Так раскалывались, расходились в центробежном движении классовые силы, составлявшие до сих пор единый якобинский блок. И это обострение противоречий в якобинском блоке неизбежно вело к внутренней борьбе в его рядах и к кризису якобинской диктатуры.
Но то, что теперь, без малого двести лет спустя, может спокойно проанализировать историк-марксист, располагающий всеми данными, накопленными исторической наукой, людям, находившимся в самой гуще событий, мыслившим понятиями и категориями того далекого XVIII века, представлялось, конечно, совершенно иначе.
Робеспьер чувствовал, он не мог не чувствовать, как вместе с победами, одерживаемыми революцией, растут препятствия на ее пути. Чем ближе он подходил к желанной цели, тем дальше она отодвигалась.
Революция, казалось, сделала все возможное, все мыслимое, чтобы восстановить «естественные права» человека; она сокрушила всех, кто посягал на эти «естественные права», кто попирал своими преступными действиями добродетель. Но Робеспьер убеждался в том, что по мере продвижения революции вперед люди не становятся лучше и число врагов Республики не убывает. Напротив, их становится день ото дня все больше.
Раньше, когда борьба шла против аристократов, против фельянов, против жирондистов, когда весь якобинский блок в братской сплоченности сражался с могущественными противниками, все было ясно. Но теперь борьба развернулась в рядах самого якобинского блока; теперь приходилось сражаться с людьми, которые еще вчера были товарищами по оружию, а некоторые, как Камилл Демулен, — личными друзьями.
Для Робеспьера, с его непреклонной волей, с цельностью его натуры, эти видения прошлого не могли стать непреодолимой преградой. Он вглядывался трезвыми, внимательными глазами в сегодняшний облик его вчерашнего собрата по оружию.

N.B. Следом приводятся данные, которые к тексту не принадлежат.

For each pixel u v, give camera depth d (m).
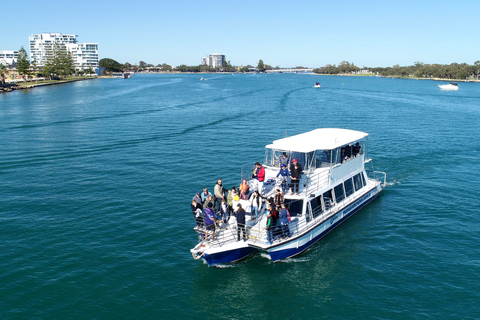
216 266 23.78
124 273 22.81
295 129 68.81
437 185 38.59
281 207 24.34
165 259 24.45
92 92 153.50
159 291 21.27
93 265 23.55
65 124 72.00
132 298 20.59
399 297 20.98
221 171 42.47
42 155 48.50
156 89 176.12
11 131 64.44
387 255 25.39
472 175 41.78
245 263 24.45
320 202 27.78
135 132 64.19
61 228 28.34
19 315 19.09
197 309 19.97
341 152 30.39
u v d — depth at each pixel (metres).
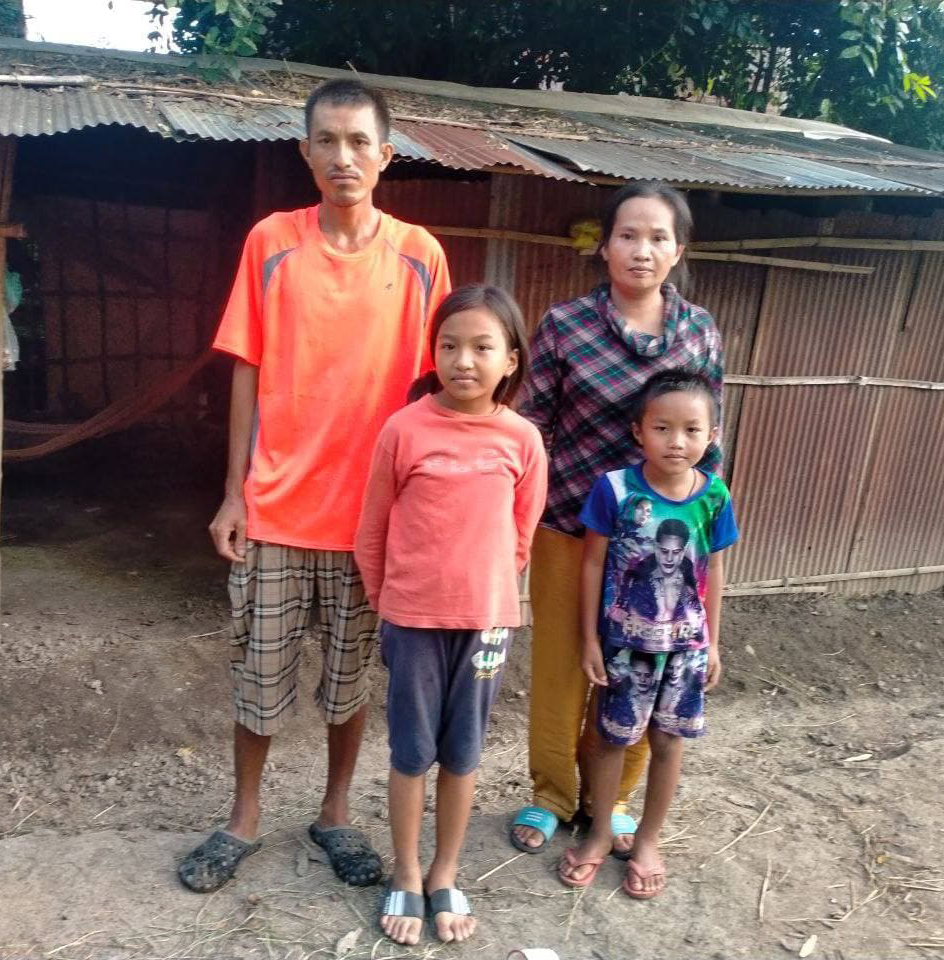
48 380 6.46
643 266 2.15
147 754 3.10
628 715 2.24
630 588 2.21
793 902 2.39
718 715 3.69
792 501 4.62
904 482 4.83
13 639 3.58
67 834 2.62
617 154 3.50
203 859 2.30
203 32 5.66
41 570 4.39
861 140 5.40
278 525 2.15
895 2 5.84
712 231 4.03
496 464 2.03
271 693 2.23
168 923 2.17
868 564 4.89
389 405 2.19
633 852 2.41
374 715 3.43
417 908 2.17
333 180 2.00
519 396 2.39
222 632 3.83
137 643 3.64
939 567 5.05
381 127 2.06
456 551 2.00
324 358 2.11
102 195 6.20
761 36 6.38
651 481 2.21
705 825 2.72
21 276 6.18
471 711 2.08
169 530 5.16
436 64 6.48
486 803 2.83
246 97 3.56
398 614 2.02
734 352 4.27
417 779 2.11
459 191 3.63
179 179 6.05
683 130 4.66
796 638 4.33
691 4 6.15
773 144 4.55
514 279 3.79
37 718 3.14
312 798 2.81
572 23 6.24
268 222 2.12
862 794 2.96
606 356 2.25
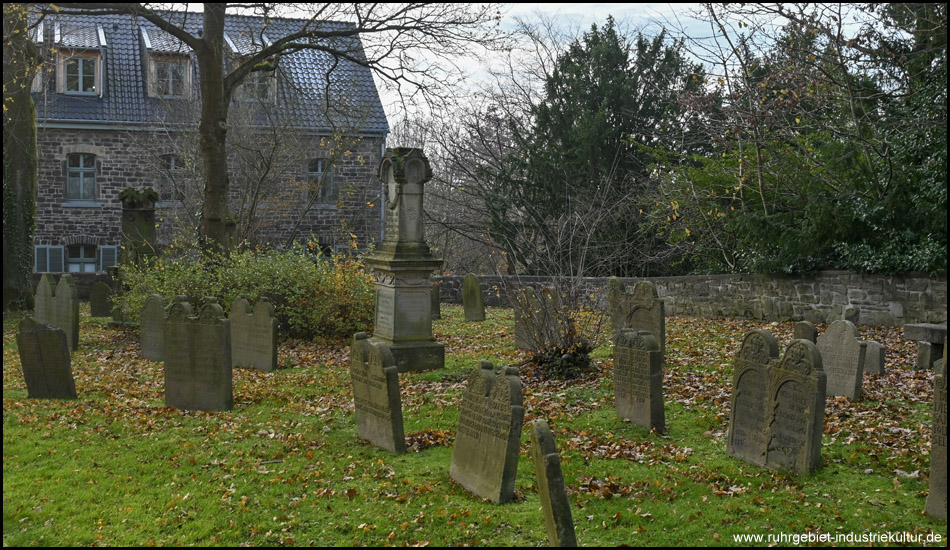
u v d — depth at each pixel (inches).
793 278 660.1
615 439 316.8
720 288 722.2
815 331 391.9
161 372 496.1
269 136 1136.2
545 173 885.8
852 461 277.3
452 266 1234.6
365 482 272.1
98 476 282.8
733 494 253.8
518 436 248.2
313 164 1213.7
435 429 337.7
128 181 1151.6
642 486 262.1
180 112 1146.7
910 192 586.2
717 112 737.0
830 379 375.6
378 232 1225.4
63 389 407.2
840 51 582.9
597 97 900.0
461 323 719.1
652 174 792.3
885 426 315.9
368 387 322.3
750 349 287.9
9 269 786.2
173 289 612.1
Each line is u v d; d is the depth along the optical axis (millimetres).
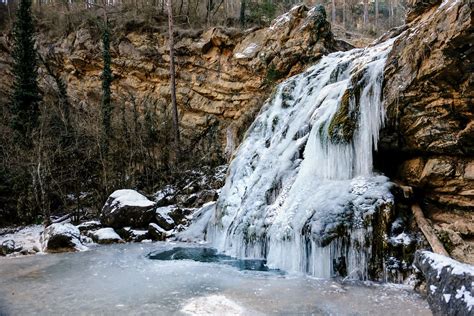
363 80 8195
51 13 26047
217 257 8875
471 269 4211
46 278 7043
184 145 18828
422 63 6473
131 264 8133
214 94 19219
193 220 12234
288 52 16906
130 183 15711
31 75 17219
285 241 7875
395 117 7328
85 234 11547
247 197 10258
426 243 6469
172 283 6594
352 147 8180
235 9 28906
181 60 20203
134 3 25312
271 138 12188
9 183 13734
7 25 28312
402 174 7773
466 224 6523
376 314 4949
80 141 15469
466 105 6188
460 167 6805
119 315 5086
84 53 22484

В его черновых «Заметках против дантонистов», заметках, столь непохожих на формальное обвинение, предъявленное Революционным трибуналом, обращают на себя внимание его попытки разобраться в сути Дантона. Может показаться даже странным, что Робеспьер в этих заметках сравнительно мало говорит о делах, о действиях Дантона и останавливается на каких-то незначительных на первый взгляд деталях. Так, он записывает: «Слово „добродетель“ вызывало смех Дантона; нет более прочной добродетели, говорил он шутливо, чем добродетель, которую он проявляет каждую ночь со своей женой». И Робеспьер, для которого слово «добродетель» было священным, вслед за этим с ясно чувствуемым негодованием пишет: «Как мог человек, которому чужда всякая идея морали, быть защитником свободы»171.

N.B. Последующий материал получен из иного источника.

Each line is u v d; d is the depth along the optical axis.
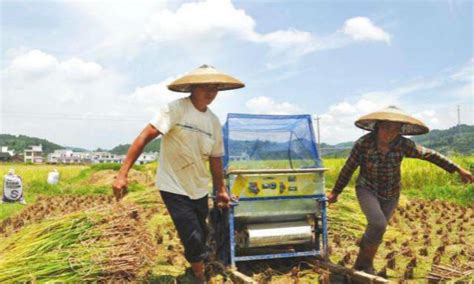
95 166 33.44
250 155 6.06
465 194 13.40
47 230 6.40
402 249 6.79
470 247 6.84
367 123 5.57
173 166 4.84
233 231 5.62
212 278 5.46
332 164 21.23
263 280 5.43
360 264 5.54
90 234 6.29
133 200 10.73
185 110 4.78
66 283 5.10
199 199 4.95
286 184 5.73
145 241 6.49
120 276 5.42
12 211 12.42
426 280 5.49
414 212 10.39
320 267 5.89
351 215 8.45
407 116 5.12
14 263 5.46
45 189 19.19
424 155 5.50
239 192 5.57
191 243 4.85
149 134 4.63
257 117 6.23
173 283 5.32
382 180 5.45
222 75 4.80
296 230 5.82
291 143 6.25
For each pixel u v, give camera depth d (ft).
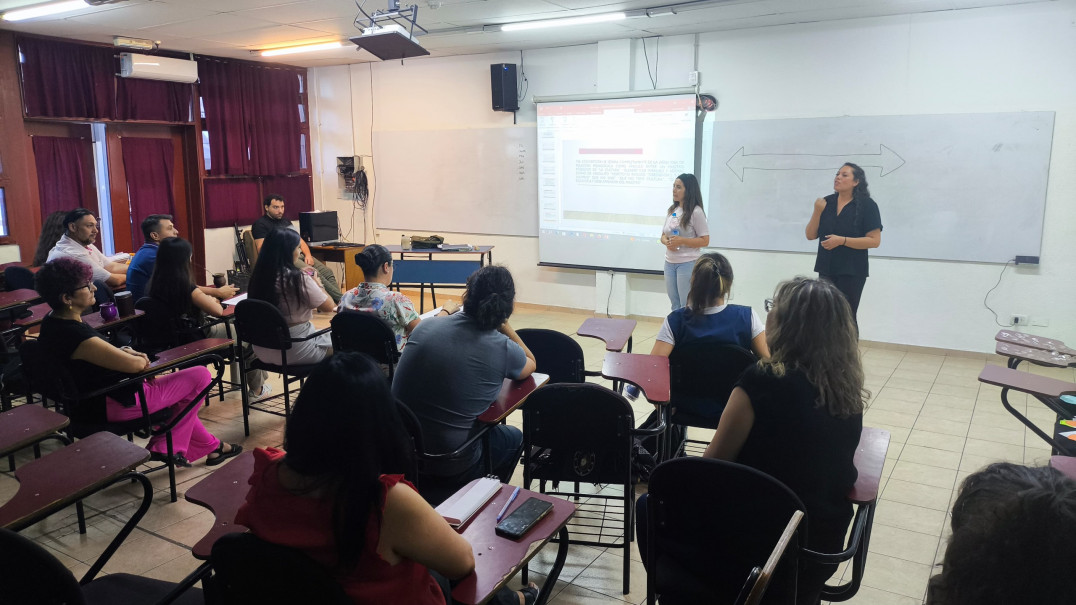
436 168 25.04
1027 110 16.16
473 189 24.48
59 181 20.47
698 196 17.85
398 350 10.71
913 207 17.66
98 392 8.93
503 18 17.85
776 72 18.89
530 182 23.35
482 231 24.61
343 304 11.35
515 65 22.75
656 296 21.85
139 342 12.10
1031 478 2.38
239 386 14.20
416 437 6.86
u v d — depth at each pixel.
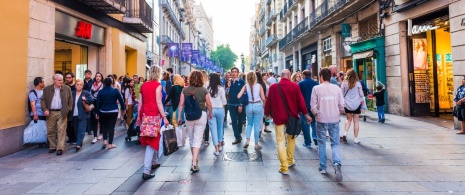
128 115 9.48
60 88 6.62
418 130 8.61
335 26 17.56
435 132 8.26
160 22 27.98
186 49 31.39
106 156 6.20
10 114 6.66
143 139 4.79
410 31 11.16
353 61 14.94
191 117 5.02
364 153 6.09
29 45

И ниже он снова отмечает: «Секрет своей политики он, Дантоп, сам раскрыл следующими примечательными словами: „То, что делает наше дело слабым, — говорил он истинному патриоту, чувства которого будто бы разделял, — это суровость наших принципов, пугающая многих людей“…»172
Робеспьер, мысливший категориями XVIII века, не давал и не мог дать классового определения политике Дантона, но он инстинктивно приближался к истине, считая главным в ней его недовольство «суровостью наших принципов». Недовольство принципами якобиниз-ма — это и было то общее, что объединяло всех тяготившихся революционно-демократической диктатурой, всех торопившихся покончить с этими «высокими принципами» и скорее наброситься на земные блага.